Clotilde Bruneau & Gianenrico Bonacorsi, La Belle au Bois dormant

La puis­sance de l’amour…

Les auteurs dénombrent au moins cinq ver­sions de La Belle au Bois dor­mant. Ces contes se struc­turent de façon assez proche, met­tant en scène des per­son­nages rela­ti­ve­ment res­sem­blants. Tou­te­fois, il existe entre elles des dif­fé­rences quant à l’objectif et à la moti­va­tion des pro­ta­go­nistes.
Les auteurs pro­posent deux de ces ver­sions qui pré­sentent des dif­fé­rences notables, un conte dénommé Frère-de-Joie et Sœur-de-Plaisir d’un auteur inconnu du XIVe siècle et celle de Charles Per­rault, écrite en 1697 avec pour titre La Belle au Bois dor­mant.

Au châ­teau de Gint-Senay, lors d’un ban­quet, la prin­cesse s’effondre, la tête dans son plat. Si elle paraît morte, elle garde son teint frais, ses joues roses… Son père décide de la mettre à l’abri en atten­dant un hypo­thé­tique retour de la conscience. Seul le couple royal peut aller la voir ayant connais­sance de la magie utile pour fran­chir le pont de verre enchanté.
Le prince de Flo­riande, informé par les rumeurs sur la situa­tion, décide d’aller à Rome deman­der à Vir­gile de lui livrer ses secrets. Mais le jeune homme commet…

Charles Per­rault intro­duit des fées et une malé­dic­tion pro­fé­rée par une fée qui pro­met la mort de la prin­cesse qui vient d’être bap­ti­sée. Cette malé­dic­tion, à défaut de pou­voir être annu­lée, est atté­nuée par une autre mar­raine du pou­pon qui change la mort en som­meil et pro­met le réveil par un fils de roi.
Deux prin­cesses subissent un tour­ment mais sont sau­vées par l’amour que leur portent des pré­ten­dants aux épou­sailles. Si le pre­mier, moins roman­tique, pro­fite de la situa­tion, à l’image de ce qui s’est passé dans la région de Car­pen­tras, le second fera de son amour l’outil pour sau­ver la belle. Les dif­fi­cul­tés vien­dront après…

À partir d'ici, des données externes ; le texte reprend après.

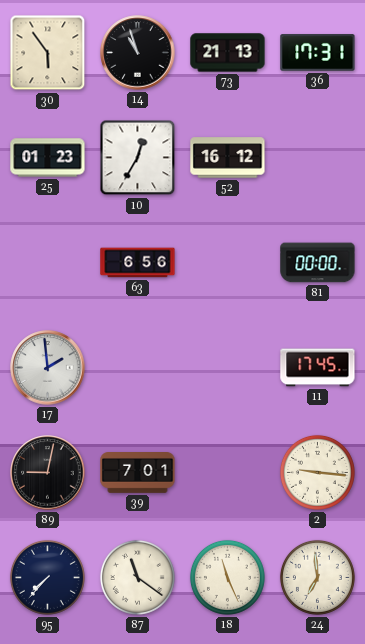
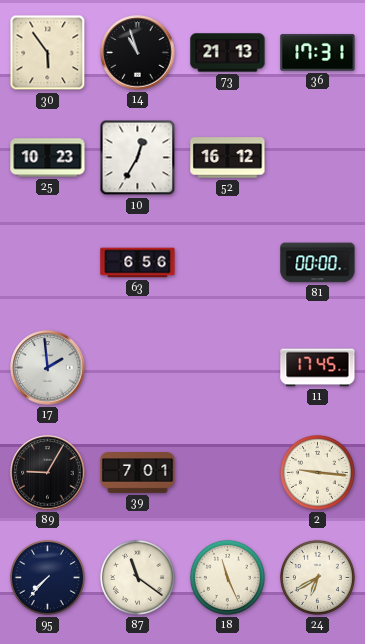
25: 01:23 -> 10:23
89: 9:02 -> 9:05
24: 6:59 -> 6:40
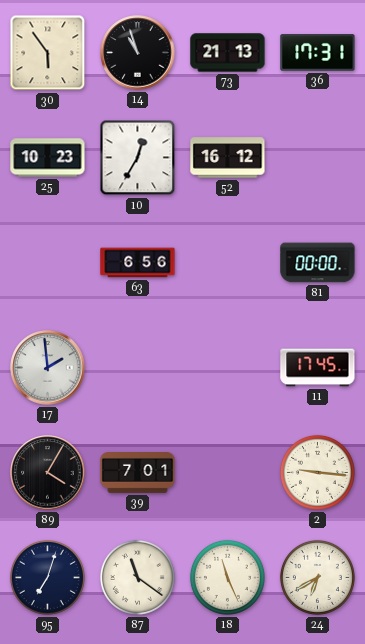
89: 9:05 -> 4:05
95: 7:37 -> 7:03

La scé­na­riste ins­talle les récits de belle manière en met­tant le pro­jec­teur sur ces femmes endor­mies et donc sans défenses. Elle met en scène la situa­tion désar­mée de ces héroïnes inca­pables de prendre leur des­tin en main, vic­times non consen­tantes d’un exté­rieur peu relui­sant.
C’est à Gia­nen­rico Bona­corsi qu’il revient d’assurer le des­sin. Il retient un gra­phisme réa­liste, aux lignes pures et d’une grande effi­ca­cité pour les mou­ve­ments et les expres­sions de ses per­son­nages. Avec une mise en page pre­nant en compte, avec jus­tesse, les péri­pé­ties des scé­na­rii, il offre des planches riche­ment mises en cou­leurs par Simon Cham­pe­lo­vier qui a su adap­ter ses teintes à l’ambiance à restituer.

Un dos­sier signé de Luc Ferry, inti­tulé La Belle endor­mie où com­ment l’amour peut sau­ver, explore en dix pages, sur­tout, les pre­mières ver­sions. Ces ver­sions ori­gi­nales sont plus riches et plus inté­res­santes que les adap­ta­tions plus popu­laires de Charles Per­rault (1696 ou 1697 ?) et des frères Grimm (La Prin­cesse Fleur-d’Épine — 1812). Dans cette étude, il est fait réfé­rence à Bet­tel­heim et son célé­bris­sime Psy­cha­na­lyse des contes de fées, ainsi qu’au modèle issu des Mille et une nuits. L’illustration de ce dos­sier est de qua­lité avec, entre autres, quatre gra­vures de Gus­tave Doré qui rap­pelle, si besoin était, le génie de ce dessinateur.

Un album inté­res­sant à de nom­breux points de vue, qui ins­crit dans la col­lec­tion La sagesse des mythes, contes et légendes, une belle lec­ture du mythe.

serge per­raud

Clo­tilde Bru­neau (scé­na­rio), Gia­nen­rico Bona­corsi (des­sin et story-board) & Simon Cham­pe­lo­vier (cou­leurs), La Belle au Bois dor­mant, Glé­nat, coll. “La Sagesse des mythes”, novembre 2024, 72 p. — 16,95 €.